Date Posted: 13 Jan 2021

Birds, bees, ladybirds and butterflies are beautiful, colourful and helpful. We all want them in our gardens, for they are fundamental to our biodiversity, and when we see them, we are enchanted. Other insects are important, too. Who hasn’t delighted in seeing a dragonfly dancing on the water?

Insects rely on plant life, hedging and seeds to survive. Like everywhere else, Cornwall’s hedges once teemed with insect life but hedge trimming and building, alongside new farming methods and pesticides had an adverse impact. Over times, bees and many butterflies were in obvious decline.

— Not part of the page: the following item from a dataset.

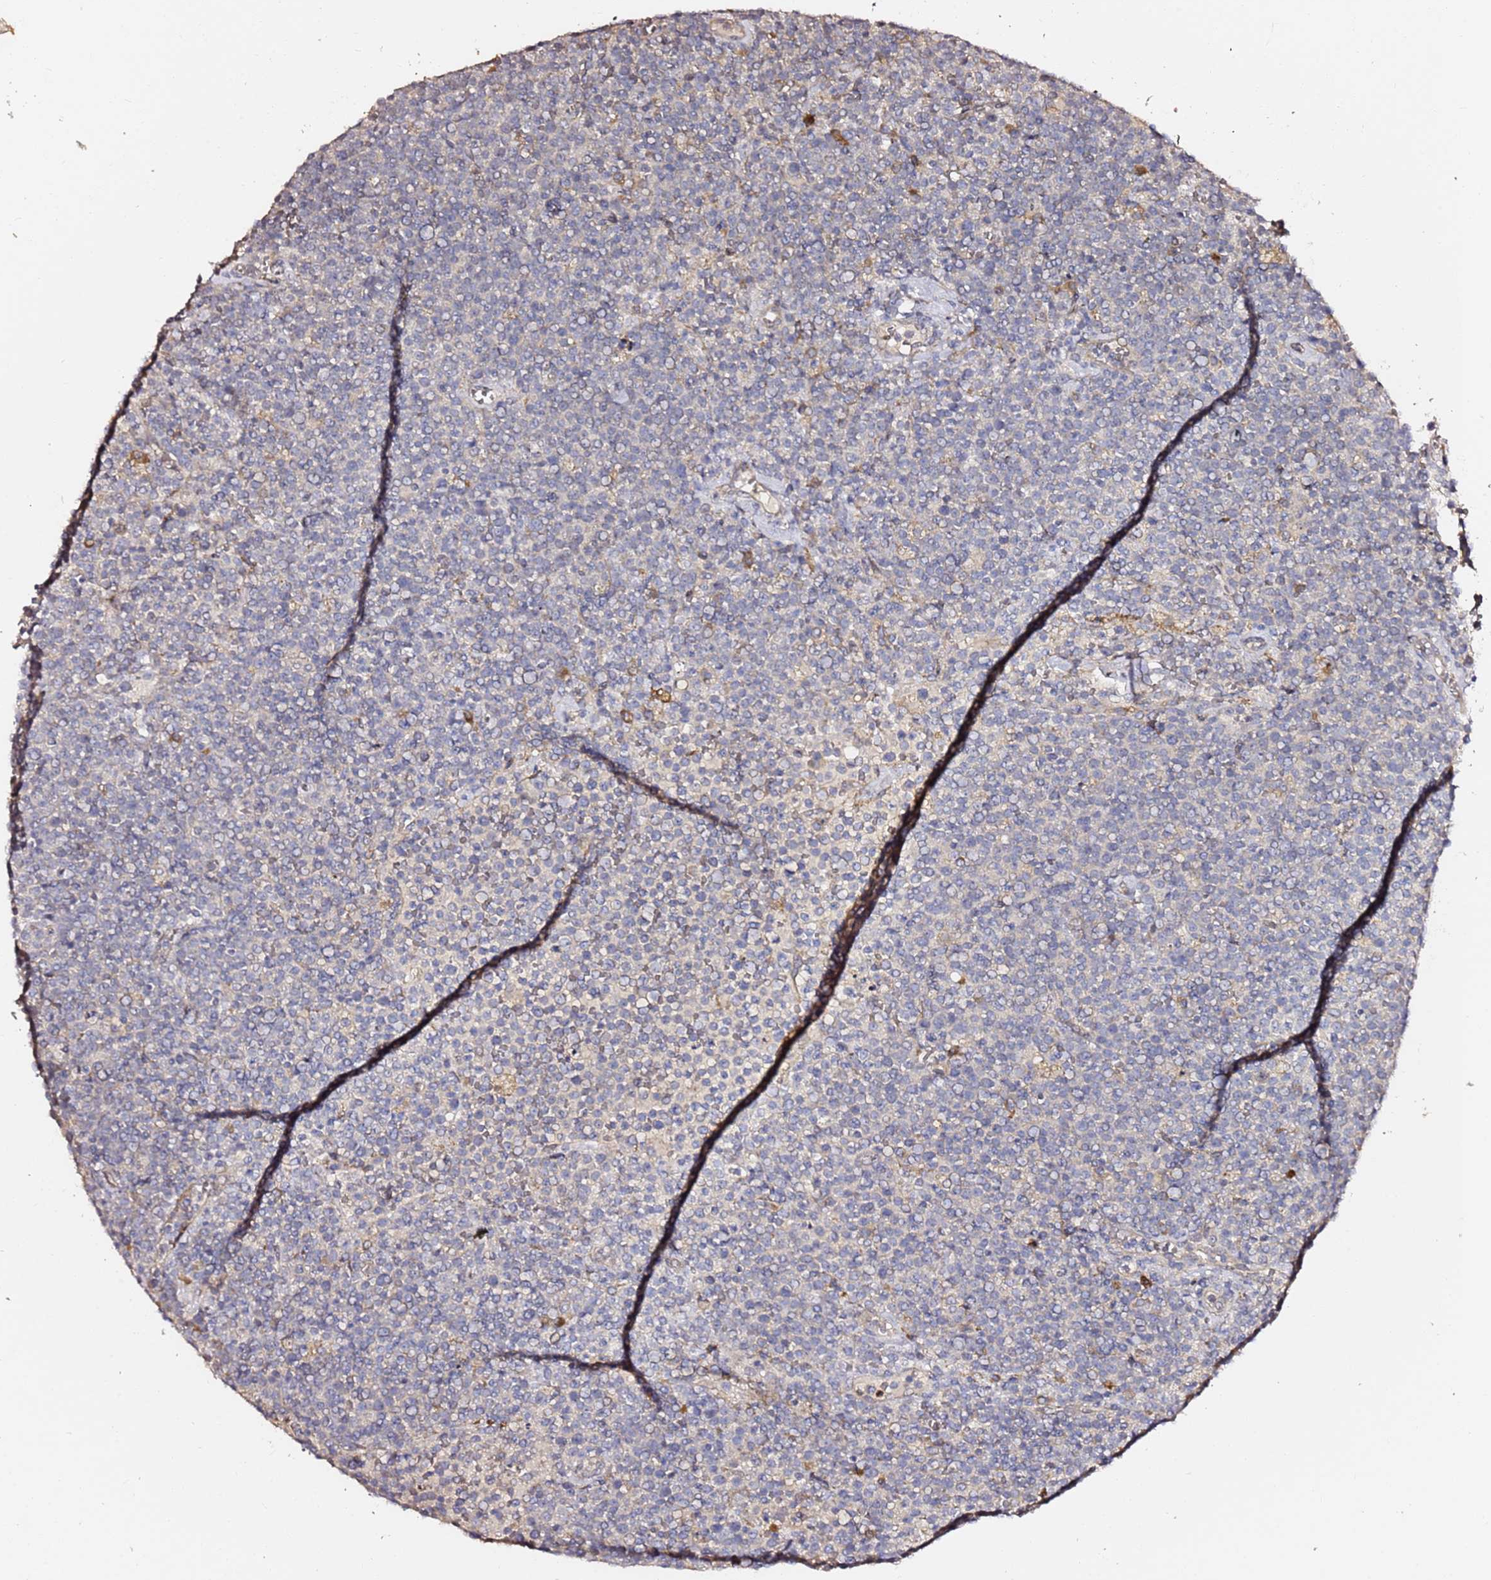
{"staining": {"intensity": "negative", "quantity": "none", "location": "none"}, "tissue": "lymphoma", "cell_type": "Tumor cells", "image_type": "cancer", "snomed": [{"axis": "morphology", "description": "Malignant lymphoma, non-Hodgkin's type, High grade"}, {"axis": "topography", "description": "Lymph node"}], "caption": "This is an immunohistochemistry photomicrograph of lymphoma. There is no expression in tumor cells.", "gene": "HSD17B7", "patient": {"sex": "male", "age": 61}}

Now, people are aware of this, so Cornwall is proactively trying to encourage biodiversity. If you can see moths in the headlights, and plentiful butterflies as you walk the country lanes, then something is going right. Farmers now try to trim hedges later in the year after seeding, to protect bird and insect life. Efforts have been made to manage special areas of heath, woodlands and clifftops to benefit butterflies.

If you stand still by a Cornish hedge, you will see for yourself what lives there: hover flies, blow flies, lovely red damselflies, and bees, among many other species, so if you see campion, foxgloves, thistles and knapweed, you will undoubtedly encounter insect life, too.

Plant life in Cornwall varies depending on where you are. As beautiful flowers fade and shrivel, seeds are left behind for birds and insects to enjoy and to be dispersed. Plants like sunflowers, cornflowers, calendula, teasels, forget-me-nots and lovely meadow flowers release their seeds at the end of the season.

Cornwall is working hard to help its pollinating insects. In fact, the Eden Project offers us all advice on how to do just that. So, leave insects undisturbed to do their job when you are walking, and Cornwall will continue to enjoy beautiful plants and flowers for future generations.